- What to do -
In the entries below, find the line containing "[410,555,450,565] money ->". Write out that line and all lines after it, exactly, and nothing else.

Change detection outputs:
*** Block opens ***

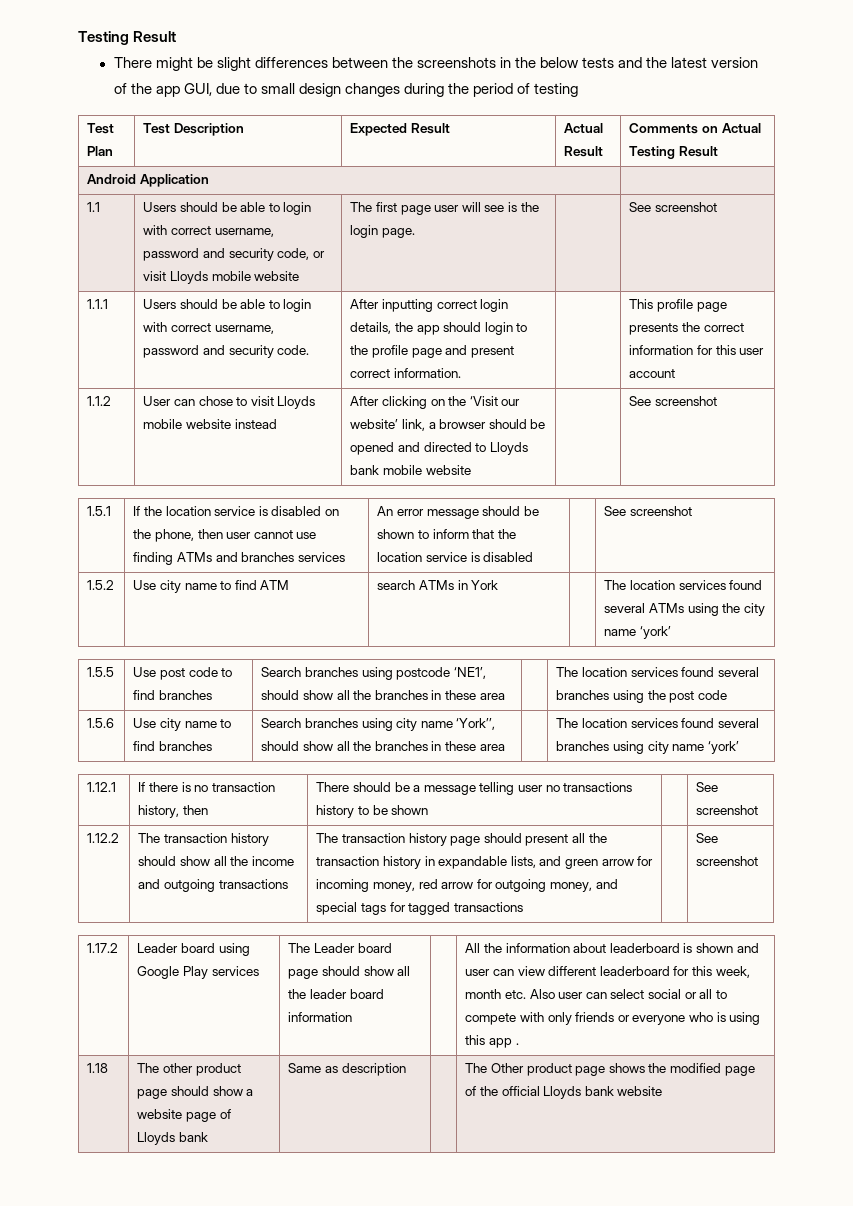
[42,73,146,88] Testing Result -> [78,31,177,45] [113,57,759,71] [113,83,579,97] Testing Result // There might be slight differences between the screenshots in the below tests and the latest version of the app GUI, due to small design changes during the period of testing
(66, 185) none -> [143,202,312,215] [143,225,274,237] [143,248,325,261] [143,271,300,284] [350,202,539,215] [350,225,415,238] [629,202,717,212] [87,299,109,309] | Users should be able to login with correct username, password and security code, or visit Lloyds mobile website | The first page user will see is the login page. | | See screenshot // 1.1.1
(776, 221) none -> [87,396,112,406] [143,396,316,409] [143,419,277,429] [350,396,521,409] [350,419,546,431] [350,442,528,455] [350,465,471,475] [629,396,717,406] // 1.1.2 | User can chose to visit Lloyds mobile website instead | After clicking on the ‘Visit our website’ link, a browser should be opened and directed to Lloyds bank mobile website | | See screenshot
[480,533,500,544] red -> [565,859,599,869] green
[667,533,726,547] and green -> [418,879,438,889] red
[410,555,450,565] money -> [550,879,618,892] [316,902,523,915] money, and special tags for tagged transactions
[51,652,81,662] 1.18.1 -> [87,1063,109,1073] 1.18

*** Block closes ***

- Task answer -
[410,555,450,565] money -> [550,879,618,892] [316,902,523,915] money, and special tags for tagged transactions
[51,652,81,662] 1.18.1 -> [87,1063,109,1073] 1.18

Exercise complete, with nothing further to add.